Below are some records; work out how many of their lines contain "Київ" and give the number only.

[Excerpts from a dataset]
_ _ _

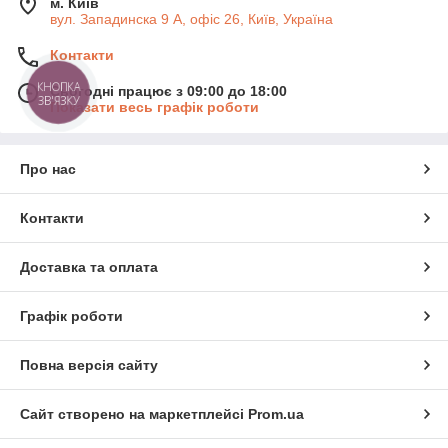
м. Київ
вул. Западинска 9 А, офіс 26, Київ, Україна
Контакти
КНОПКА
Сьогодні працює з 09:00 до 18:00
ЗВ'ЯЗКУ
Показати весь графік роботи
Про нас
Контакти
Доставка та оплата
Графік роботи
Повна версія сайту
Сайт створено на маркетплейсі
Prom.ua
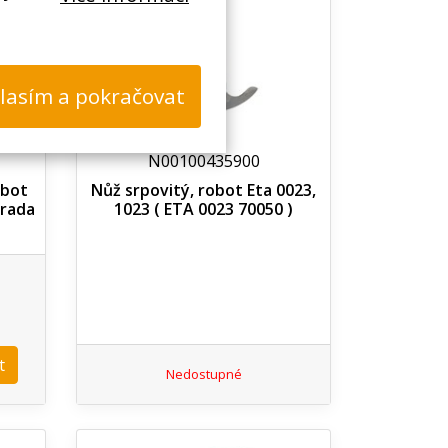
lasím a pokračovat
N00100435900
obot
Nůž srpovitý, robot Eta 0023,
hrada
1023 ( ETA 0023 70050 )
t
Nedostupné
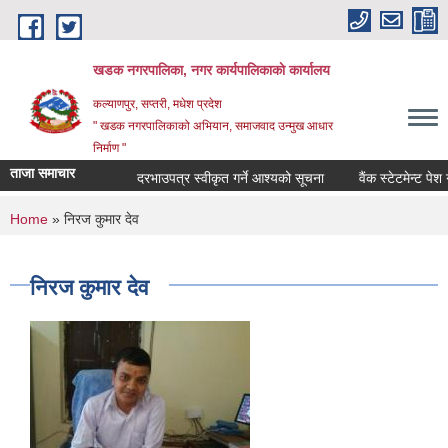
Skip to main content
खडक नगरपालिका, नगर कार्यपालिकाकाे कार्यालय
कल्याणपुर, सप्तरी, मधेश प्रदेश
" खडक नगरपालिकाको अभियान, समाजवाद उन्मुख आधार
निर्माण "
ताजा समाचार
दरभाउपत्र स्वीकृत गर्ने आश्यको सूचना
वैंक स्टेटमेन्ट पेश गर्ने
You are here
Home
» निरज कुमार देव
निरज कुमार देव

_ _ _

- Solved exercise: 2